### Prompt
Scan the records below. List lines holding "shrub".

### Listed records

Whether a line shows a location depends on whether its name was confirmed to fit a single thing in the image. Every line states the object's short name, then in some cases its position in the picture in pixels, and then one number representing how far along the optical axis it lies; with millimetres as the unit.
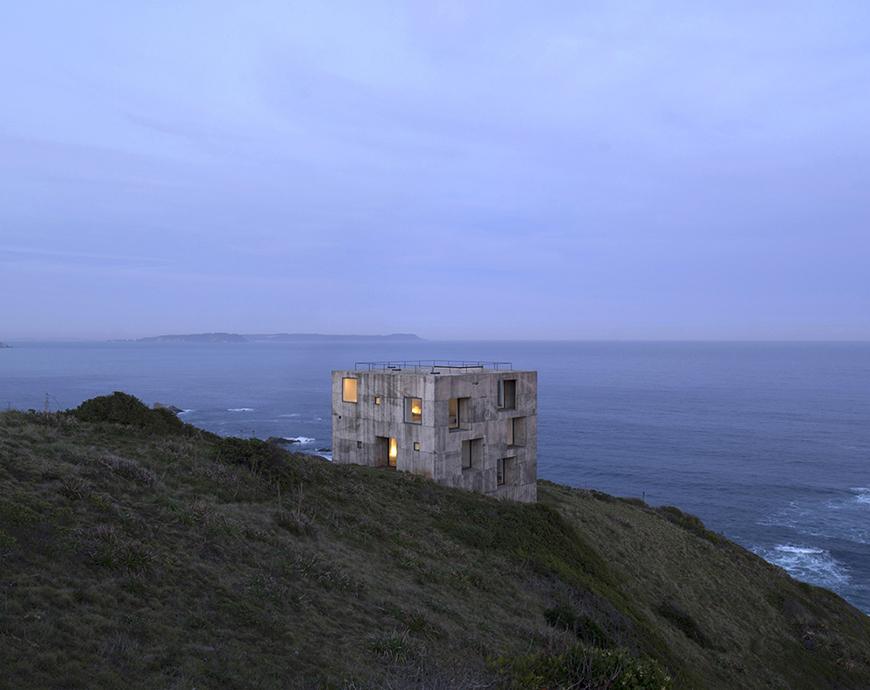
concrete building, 40281
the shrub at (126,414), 27281
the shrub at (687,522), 47000
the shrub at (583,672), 12219
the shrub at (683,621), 28172
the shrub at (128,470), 19625
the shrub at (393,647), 13328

### Problem solution
the shrub at (126,414), 27281
the shrub at (687,522), 47000
the shrub at (583,672), 12219
the shrub at (683,621), 28172
the shrub at (128,470), 19625
the shrub at (393,647), 13328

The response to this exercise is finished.